Given a smooth group homomorphism $t\mapsto \psi(t)\in\mathrm{GL}(n,\mathbb{R})$, where $t\in(\mathbb{R}$,+), find an $n\times n$ matrix $A$ such that $\psi(t)=e^{tA}$ for every $t$.
A bit of context:
I have shown that if $A$ is a given $n\times n$ matrix, with a vector field $v$ on $\mathbb{R}^n$ defined by $v(x)=Ax$, then $v$ is a complete vector field. In fact, the integral curve passing through a point $x_0\in\mathbb{R}^n$ is given by $t\mapsto e^{tA}x_0$.

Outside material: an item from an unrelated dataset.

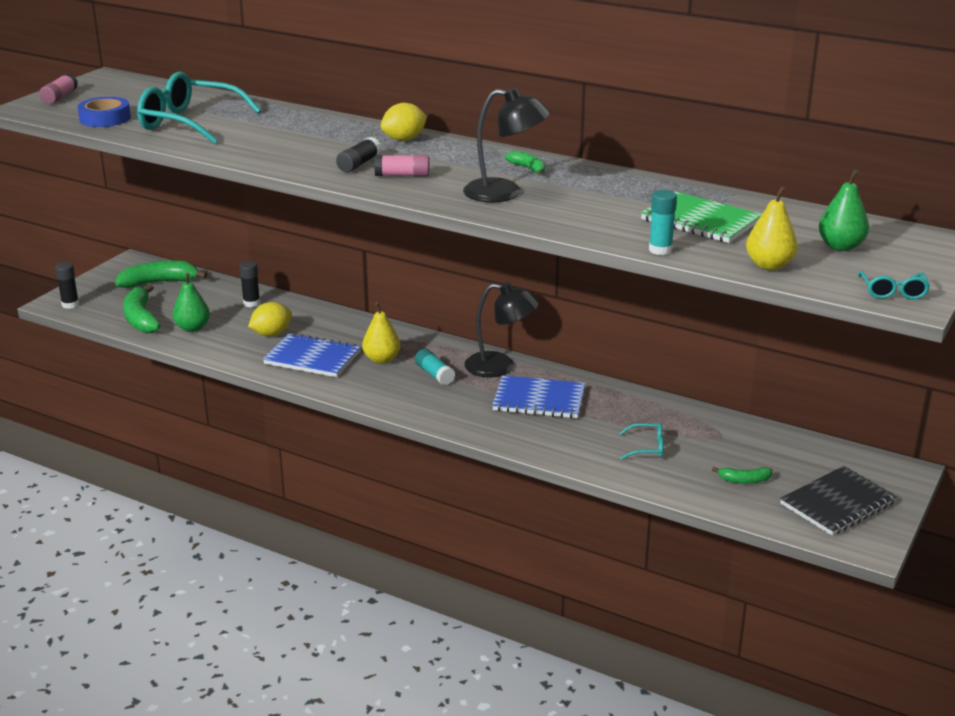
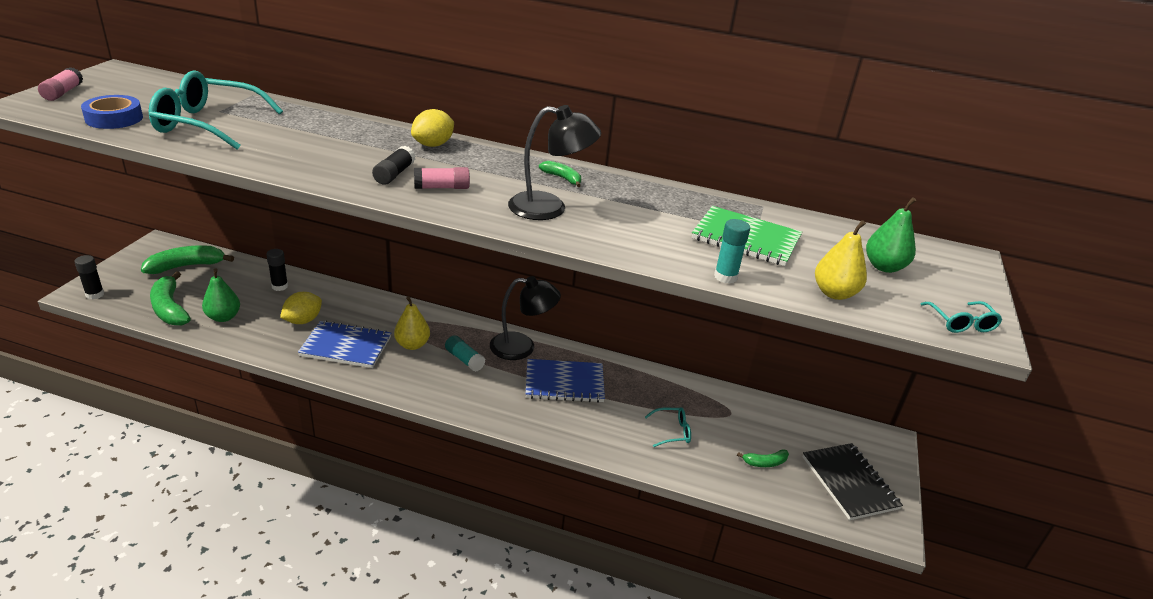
camera: 15 degrees left, 5 degrees up
black notebook [780,466,897,536] -> black notebook turned 60 degrees counterclockwise [803,443,903,520]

Furthermore, $v$ generates a one-parameter subgroup of $\mathrm {Diff}(\mathbb{R}^n)$ by the flows of $v$. The flows are exactly $e^{tA}$. I therefore also proved that $e^{(t+s)A}=e^{tA}e^{sA}$.
My Attempt:
I first notice that if it is indeed the case, then we would have $\psi(0)=I$ and $\psi^{(n)}(0)=A^n$. So my thought is to take $A=\psi'(0)$. Moreover, both $\psi(t)$ and $e^{tA}$ are smooth curves passing through $I$ at $t=0$, and $\mathbb{R}$ is their common domain. I want to find a vector field $v$ defined on $\mathrm{GL}(n,\mathbb{R})$ so that both $\psi(t)$ and $e^{tA}$ are integral curves of $v$, and therefore by the uniqueness of integral curves they are equal.
However, I have difficulty in finding such $v$ and I feel like I could have make use of what I have already proved. Any hint would be appreciated.
You don't need to know anything about vector fields to do this. Instead of $GL_n(\mathbb{R})$ it's much simpler to work in $M_n(\mathbb{R})$ because it's a vector space. Take $A = \psi'(0)$. We have that
$$\begin{align*} \frac{d}{dt} \psi(t) &= \lim_{h \to 0} \frac{\psi(t+h) - \psi(t)}{h} \\ &= \lim_{h \to 0} \frac{\psi(t) (\psi(h) - I)}{h} = \psi(t) A. \\ \end{align*}$$
Next we compute that
$$\frac{d}{dt} \psi(t) e^{-At} = \psi(t) A e^{-At} + \psi(t) (-A e^{-At}) = 0.$$
So $\psi(t) e^{-At}$ is a constant, and it has value $I$ at $t = 0$, so it is equal to $I$ everywhere.
Alternatively and more conceptually we can also use the fact that $e^{At}$ and $\psi(t)$ are both solutions to the differential equation $M'(t) = M(t) A$ (or $A M(t)$, either way) with initial condition $M(0) = I$, then appeal to the uniqueness part of the Picard-Lindelof theorem, but that's overkill here since the above computation works too and uses only the product rule.
Implicitly I am using some facts about derivatives of maps from $\mathbb{R}$ to matrices (e.g. the product rule, which requires a bit of care due to noncommutativity) but they are all straightforward facts to prove once it occurs to you to write them down at all. Everything generalizes without much additional difficulty to Banach algebras.